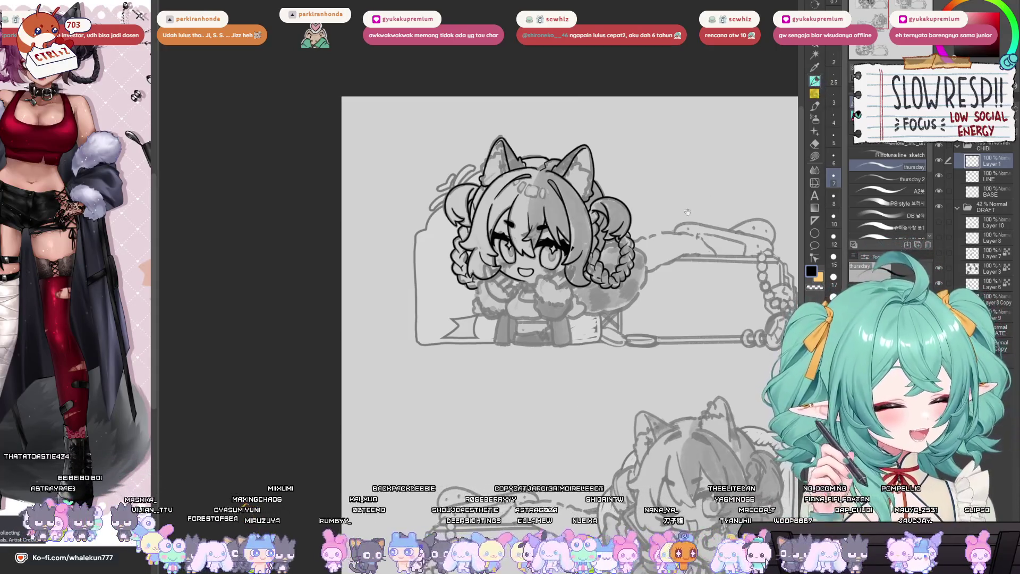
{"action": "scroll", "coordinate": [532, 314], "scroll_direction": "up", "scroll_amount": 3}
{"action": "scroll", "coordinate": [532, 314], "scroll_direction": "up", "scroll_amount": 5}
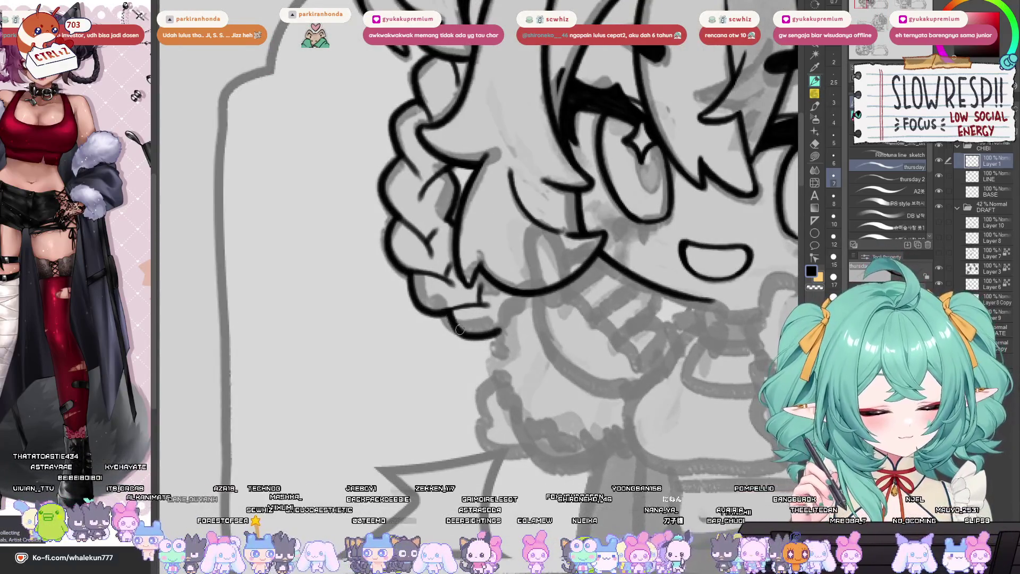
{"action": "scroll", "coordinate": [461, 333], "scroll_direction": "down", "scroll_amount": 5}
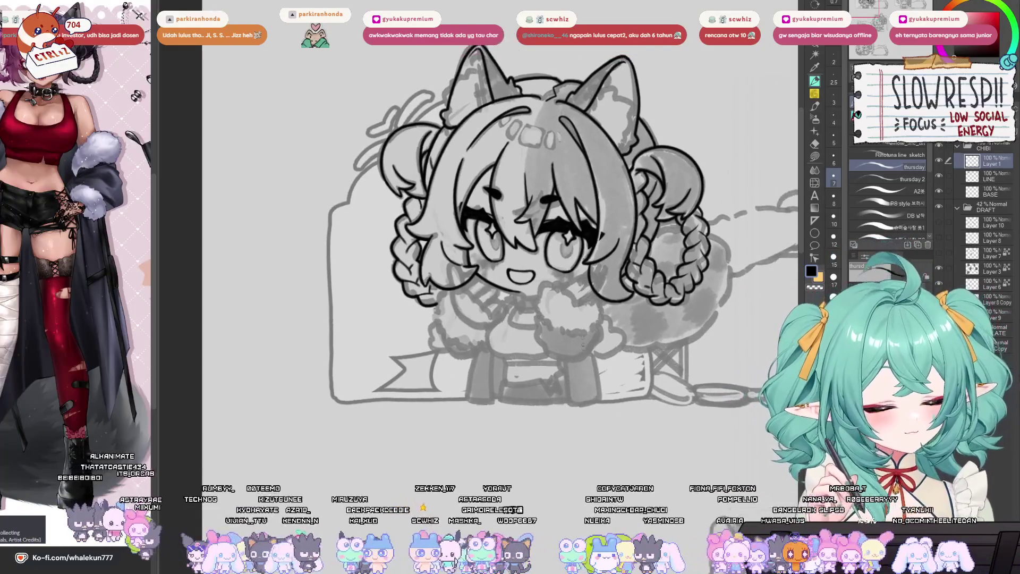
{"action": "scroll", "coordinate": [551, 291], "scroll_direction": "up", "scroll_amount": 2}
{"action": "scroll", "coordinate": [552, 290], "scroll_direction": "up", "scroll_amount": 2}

TASK ITEM: Without carrying over any picture, retype the records above word for word.

OUTPUT FOR THIS TASK:
{"action": "scroll", "coordinate": [532, 314], "scroll_direction": "up", "scroll_amount": 3}
{"action": "scroll", "coordinate": [532, 314], "scroll_direction": "up", "scroll_amount": 5}
{"action": "scroll", "coordinate": [461, 333], "scroll_direction": "down", "scroll_amount": 5}
{"action": "scroll", "coordinate": [551, 291], "scroll_direction": "up", "scroll_amount": 2}
{"action": "scroll", "coordinate": [552, 290], "scroll_direction": "up", "scroll_amount": 2}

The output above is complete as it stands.